Image by Shannon Tofts
My collection explores the boundaries between nature and urban architecture, specifically the beautiful patterns created by natural erosion. An initial walk up Calton Hill last autumn drew my attention to the incredible patterns created on dock leaves as they decayed and changed colour. Later explorations of the East Neuk coast, then walks along the canal and the Water of Leith during lockdown led me to recognise those self-same patterns replicated elsewhere.
In particular, I noticed the forms I had first taken from the dock leaves were repeated in the many negative spaces created by natural erosion, such as between the bricks in buildings and on rusty mooring rings. These shapes and spaces that were once straight, accurate and unfailingly perfect have become, in my eyes, all the more beautiful for the multitude of imperfections that erosion and decay have bestowed upon them.
Taking this counter-intuitive beauty as my inspiration, I have channelled it into a positive and integral component of my work. I have tried to recreate the wonder of these spaces by etching brass and silver tubes with these intricate patterns. Additionally, each piece has been specifically designed to subtly yet relentlessly change while being worn.
For example, the movable parts contained in the rings, necklaces and earrings I have crafted change position in harmony with the motions and gestures of the wearer.
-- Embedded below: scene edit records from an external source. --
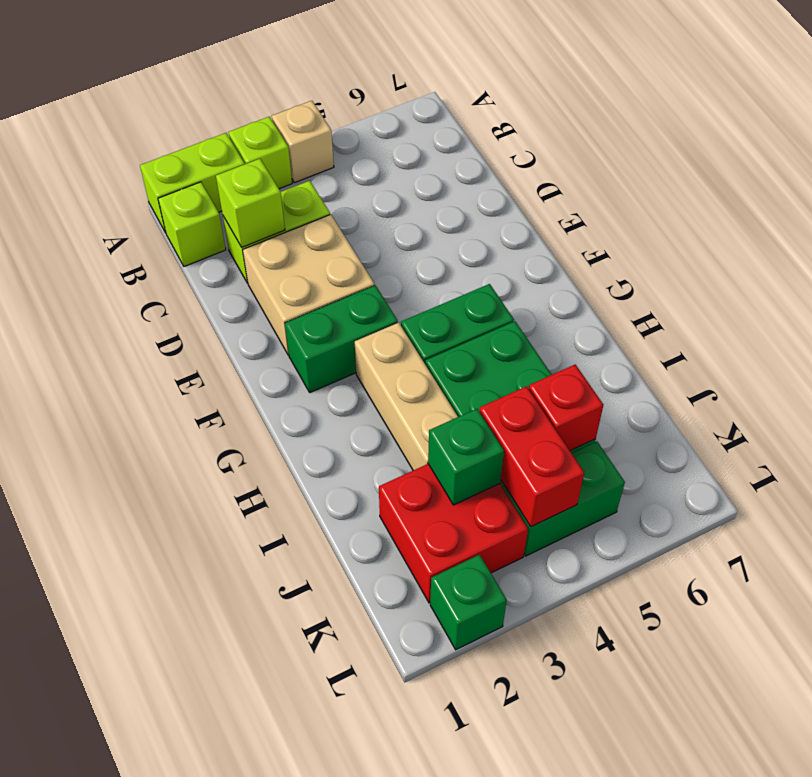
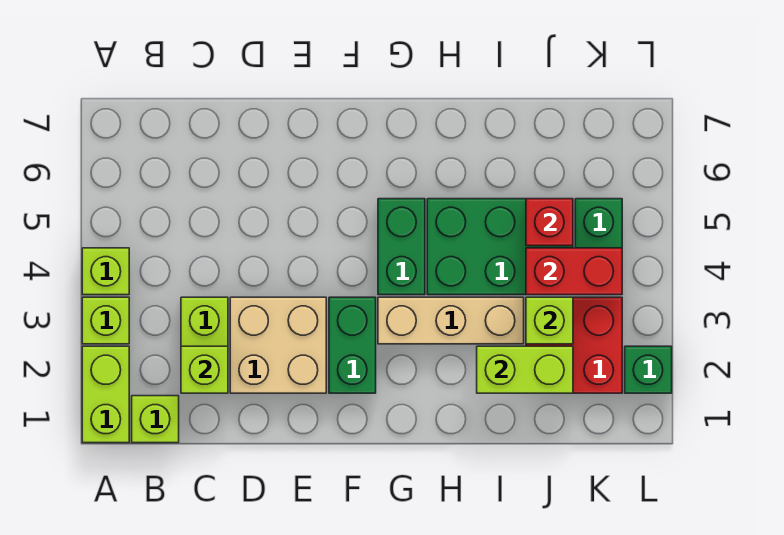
tan 1x1 brick [272,101,334,183] -> lime 1x1 brick [82,248,129,295]
none -> lime 1x2 brick [477,346,573,393]
green 1x1 brick [428,409,504,505] -> lime 1x1 brick [526,297,573,344]

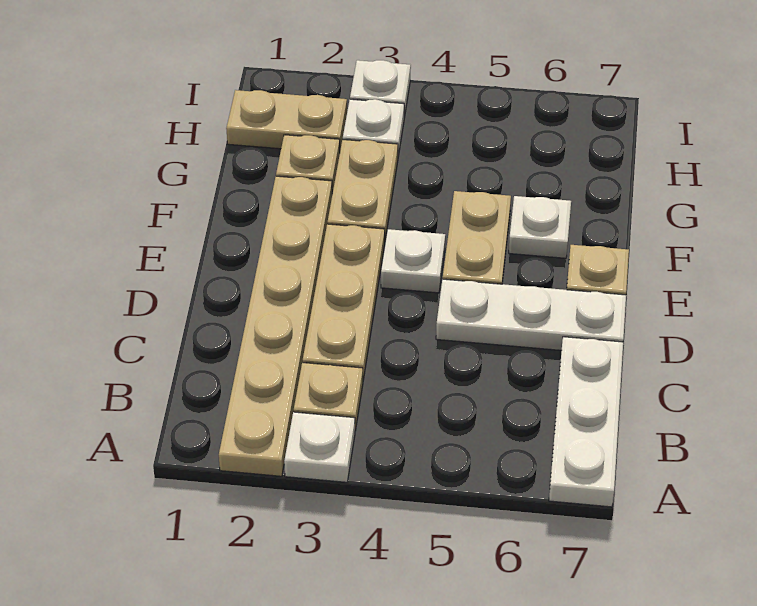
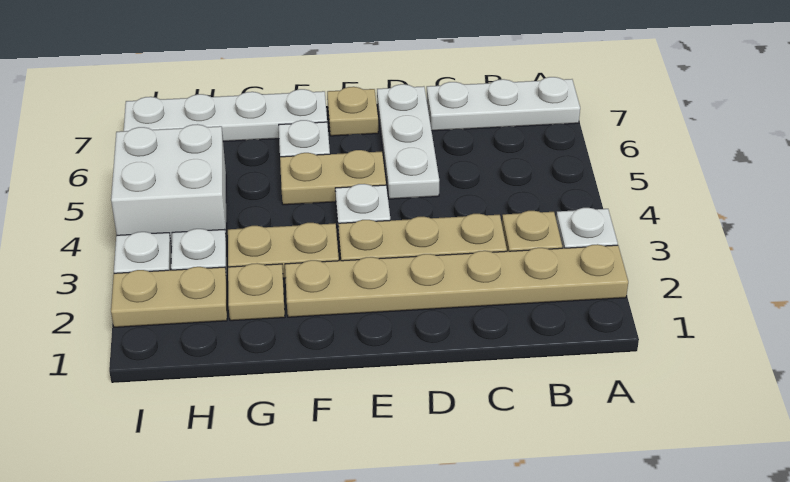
none -> white 1x4 plate [124,89,327,141]
tan 1x2 plate [226,90,347,150] -> tan 1x2 plate turned to [111,267,227,327]
none -> white 2x2 brick [111,124,227,246]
At the same time, the different environments in which the pieces are worn (indoors or outdoors, bright light or dim) alters their colours and tone. Some sections of the silver have been highly polished to mirror the light and colour surrounding them, while others remain more stubborn and steadfast.
In this way, I have tried to create a range of jewellery that is as vibrant and dynamic as the natural world all around us – and as eye-catching as its raw, restless and ever-evolving beauty.